– Мистер Дортмундер?
Поднимаясь, он сказал:
– Это я.
Ее рукопожатие было уверенным, но костлявым. Короткие черные волосы завивались возле ушей, лицо узкое, в определенном смысле она была даже привлекательной. Похоже, что ей было лет двадцать пять-тридцать, а искать семейное сходство между ней и тем медицинским мячом в инвалидном кресле было просто бессмысленно.
– Я Фиона,– представилась она. – Вы встречались с моим отцом.
– Да, сегодня утром. Он рассказал мне предысторию. Ну, какую-то ее часть.
– А я,– сказала она довольно тихо, но уверенно, наверное, так разговаривают девушки-адвокаты, когда у них появляется запал,– расскажу вам остальное. Пойдемте, я вас провожу.
Он пошел за ней по коридору, где двери были только с одной стороны, все они были открыты, и за ними виднелись шумные офисы, в каждом за столом сидел мужчина или женщина средних лет, сконцентрированные на телефоне или компьютере, или на кипе бумаг. Она вошла в одну из таких дверей в конце коридора, и они попали в большую комнату, поделенную на ячейки, как в коробке для яиц, каждая была ограждена стенами высотой до груди, так что было видно, кто чем занимается. Люди в этих ячейках явно были младше тех, кто сидел в отдельных кабинетах, поэтому Дортмундер уже начал подозревать, что Фиона Хэмлоу работает в одной из этих ячеек.
– Я организовала нам зал для конференций. Более приватно. Никто не отвлекает.
– Это хорошо.
Чтобы добраться до зала конференций, им пришлось зигзагом пройти через ряды коробочек с людьми, и Дортмундер был удивлен тем фактом, что на черном полу не было нарисовано стрелок или не рассыпаны были хлебные крошки, чтобы простой смертный смог найти дорогу назад.
Они, наконец, достигли периметра, и Фиона повела его вдоль стены в левую сторону к закрытым дверям и зеркальным окнам, через которые было видно, что в некоторых залах для конференций были люди, по два человека или более, которые что-то активно обсуждали, некоторые залы были пустыми.
Она повела его в один из пустых залов, закрыла за ними дверь и сказала с улыбкой:
– Садитесь, где вам удобно. Напиток? Кока-кола? Сельтерская вода?

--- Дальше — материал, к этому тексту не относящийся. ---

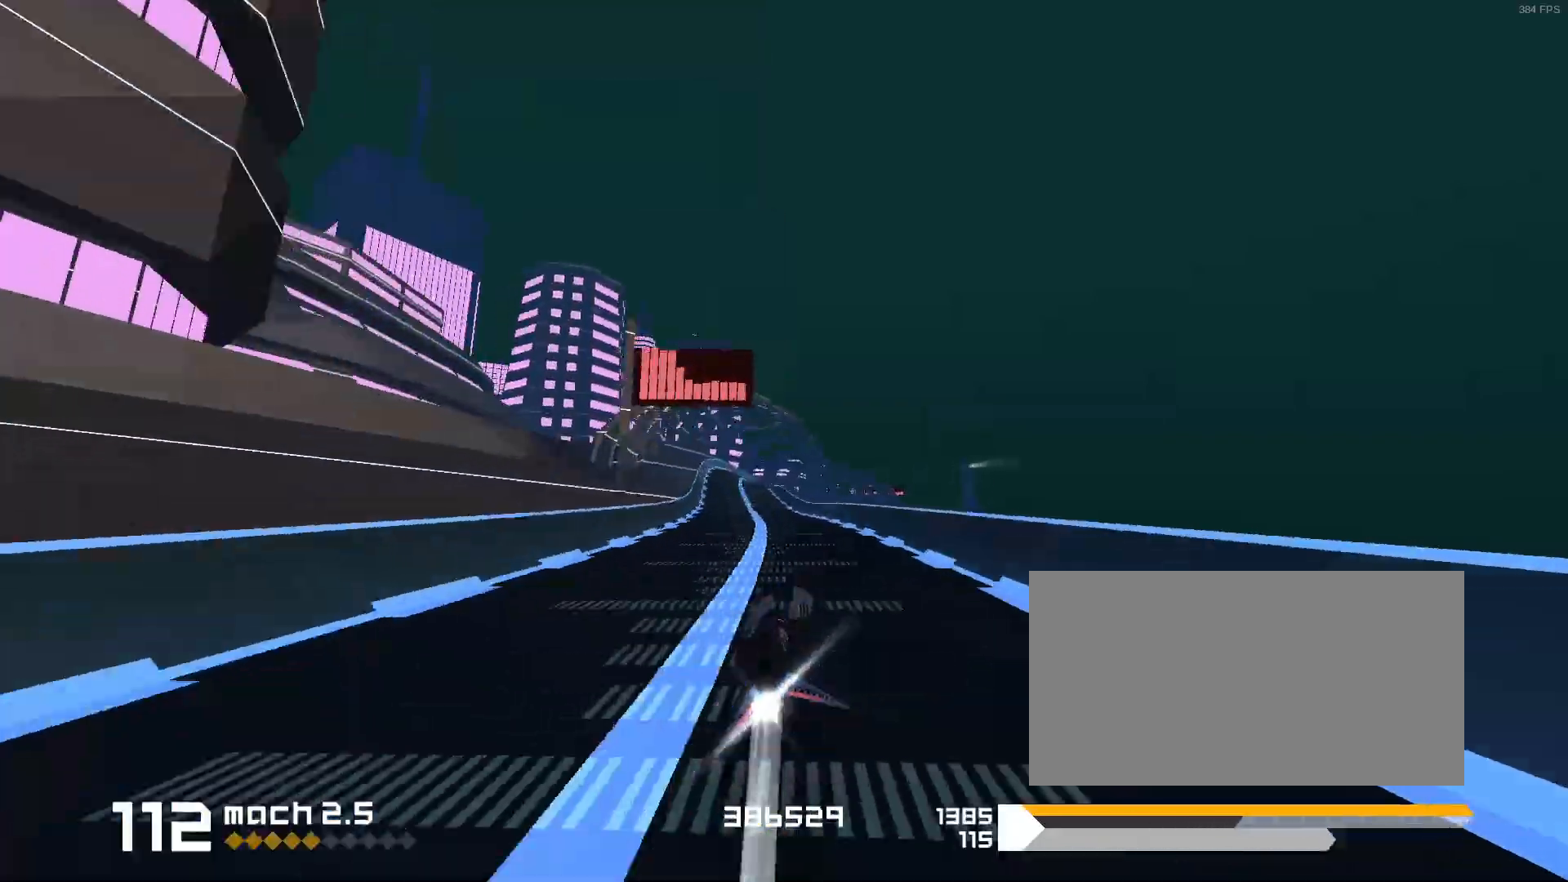
{"keys": [], "events": [[100, "3", "down"], [133, "f", "down"], [250, "f", "up"], [483, "3", "up"]]}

Дортмундер понял, что в бизнесе было знаком цивилизованности предложить гостю какой-нибудь напиток без алкоголя, и, возможно, так же вежливо было бы отказаться, поэтому он сказал:
– Сельтерской воды, да, было бы неплохо.
Она подошла к высокой конструкции в конце стены, где было все необходимое для жизни: холодильник, полка со стаканами, телевизор, DVD, блокноты, ручки и бумажные салфетки. Она налила ему сельтерской воды, положила льда, а себе налила диетической пепси со льдом, принесла ему напиток и бумажную салфетку, и, наконец, они уже могли сесть и начать беседу.
– Значит вы нашли эту штуку,– начал Дортмундер. – Шахматный набор.
Она засмеялась. – Ох, мистер Дортмундер, эта история слишком хороша, чтобы проскочить все и сразу переключиться на конец.
Дортмундер терпеть не мог хорошие истории, ну ладно, выбора у него все равно нет, так что он сказал:
– Конечно. Рассказывайте.
– Пока я подрастала,– начала она,– время от времени в семье кто-то начинал говорить о шахматном наборе, который сделал всех несчастными, но тогда я не могла понять почему. Он то ли потерялся, то ли исчез, но я не знала, почему это имело такое значение.
Он сделала глоток своей диетической пепси и покачала ему указательным пальцем. – Я не хочу сказать, что в семье ничем больше не занимались, кроме как обсуждали этот загадочный шахматный набор, нет. Просто время от времени эта тема поднималась.
– Ладно.
– Прошлым летом тема набора снова поднялась,– продолжила она,– когда я увиделась со своим отцом на Мысе Доброй Надежды, и я его тогда попросила рассказать мне о шахматах, но он ответил, что практически ничего не знает. Даже если когда-то что-то и знал, то уже давно забыл. Он сказал, что мне стоит спросить у моего деда, поэтому, когда я вернулась в город, я так и сделала. Он не хотел говорить об этом, оказалось, что для него это больная тема, но, в конце концов, мне удалось его убедить, что я действительно хочу знать, что этот шахматный набор значил для нашей семьи, и он мне рассказал.